Centurion's Growth Plans

1. Expanding Core Segments

Centurion has been a dominant player in offering accommodation for two specific categories of tenants (workers and students), with 37 operating assets across six countries, including Singapore, Malaysia, the UK, and Australia.


WestlitePapanWestlite Papan, with 7,900 beds -- the largest in Centurion's portfolio of properties for worker accommodation.
The company plans to further expand its bed capacity, which stood at nearly 70,000 as of 2024. The growth plans include: 

  • Worker Accommodation: It is redeveloping two key sites in Singapore—Westlite Toh Guan and Westlite Mandai—to add nearly 5,500 beds by 2026.

  • Student Accommodation: Centurion operates 17 PBSA assets globally.

    Demand for student housing remains strong, especially in the UK and Australia, and supply very short. In Australia, up to 1,900 extra beds are being planned.
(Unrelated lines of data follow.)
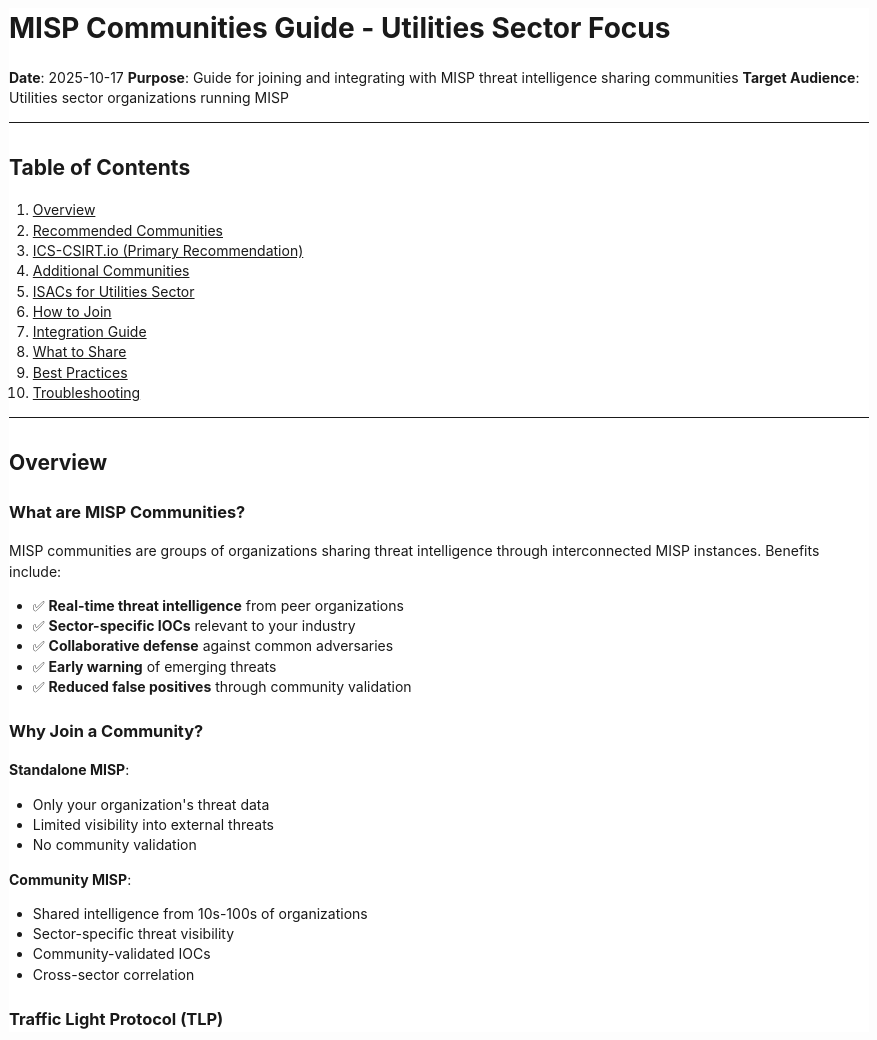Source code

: # MISP Communities Guide - Utilities Sector Focus

**Date**: 2025-10-17
**Purpose**: Guide for joining and integrating with MISP threat intelligence sharing communities
**Target Audience**: Utilities sector organizations running MISP

---

## Table of Contents

1. [Overview](#overview)
2. [Recommended Communities](#recommended-communities)
3. [ICS-CSIRT.io (Primary Recommendation)](#ics-csirtio)
4. [Additional Communities](#additional-communities)
5. [ISACs for Utilities Sector](#isacs-for-utilities-sector)
6. [How to Join](#how-to-join)
7. [Integration Guide](#integration-guide)
8. [What to Share](#what-to-share)
9. [Best Practices](#best-practices)
10. [Troubleshooting](#troubleshooting)

---

## Overview

### What are MISP Communities?

MISP communities are groups of organizations sharing threat intelligence through interconnected MISP instances. Benefits include:

- ✅ **Real-time threat intelligence** from peer organizations
- ✅ **Sector-specific IOCs** relevant to your industry
- ✅ **Collaborative defense** against common adversaries
- ✅ **Early warning** of emerging threats
- ✅ **Reduced false positives** through community validation

### Why Join a Community?

**Standalone MISP**:
- Only your organization's threat data
- Limited visibility into external threats
- No community validation

**Community MISP**:
- Shared intelligence from 10s-100s of organizations
- Sector-specific threat visibility
- Community-validated IOCs
- Cross-sector correlation

### Traffic Light Protocol (TLP)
Centurion dwell2.25Centurion's "dwell-branded" student accommodation property in Manchester offers close to 1,000 beds, the largest capacity in its UK portfolio of nearly 2,800 beds for students.

2. Venturing into Build-to-Rent (BTR)

Recognising affordability challenges among young couples and professionals, in 2024, Centurion ventured into BTR through 2 joint ventures in China involving two properties with 1,500 apartments in aggregate.

"This segment is interesting because we see growing demand from residents who prefer long-term rentals over home ownership," explained David Phey, the head of corporate communications.

3. Embracing an Asset-Light Strategy

Centurion is adopting an asset-light approach (without owning all properties outright) to scale its portfolio efficiently, through joint ventures, for example.

4. Exploring a REIT Spin-off

The company is exploring shifting selected assets -- worker accommodation and student accommodation -- into a separate entity (a real estate investment trust, or REIT). 

Some units in the proposed REIT held by Centurion will be distributed to shareholders.

Centurion mgt2.25CEO Kong Chee Min (extreme right) speaks with Kelvin Teo, Chief Operating Officer -- Accommodation Business. With them is Ho Lip Chin, Chief Investment Officer – Accommodation Business. Photo: Shivam Saraf

Riding Favourable Market Trends

1. Worker Accommodation

The demand for PBWA remains robust across Centurion’s markets.

  • Singapore: The government mandates that construction, marine, and shipyard workers reside in approved accommodations with specific standards.

    This creates a captive customer base of around 443,000 workers. However, supply is constrained as temporary dormitories reach lease expiry without renewal.

  • Malaysia: The enforcement of Act 446 on worker housing standards is driving demand for professionally managed accommodations.

    Employers are increasingly moving workers into compliant facilities like Centurion's.

  • Hong Kong: Centurion recently entered this market with two operational assets catering to cross-border workers from mainland China.

2. Student Accommodation

Demand continues to outstrip supply in key markets like the UK and Australia.

  • UK: Centurion's assets achieved a financial occupancy rate (the percentage of available units that are generating rental income) of 98% in 2024 versus 93% the year before.

    Rental reversions (ie adjustments in rental rates when leases are renewed or new tenants move in) contributed to a 20% year-on-year revenue growth to S$40.2 million.

  • Australia: Occupancy rose from 88% in 2023 to 96% in 2024 across Centurion’s two assets.

    The chronic undersupply of student housing presents a strong growth opportunity.

Financial Performance and Outlook

Centurion delivered robust financial results in FY2024:

  • Revenue grew by 22% year-on-year to S$253.6 million.

  • Net profit surged by 118% to S$382.6 million, driven by higher occupancies and rental reversions. Excluding Fair Value Adjustments, net profit from core business grew 45% to S$110.8 million.

  • Earnings per share (EPS) increased at a compound annual growth rate (CAGR) of 25% over five years.

Looking ahead:

  • Rental rate growth is expected to moderate but remain healthy.

  • Inflationary pressures and high interest rates are anticipated to ease gradually.

  • The company will continue enhancing portfolio value through redevelopment projects and operational efficiencies.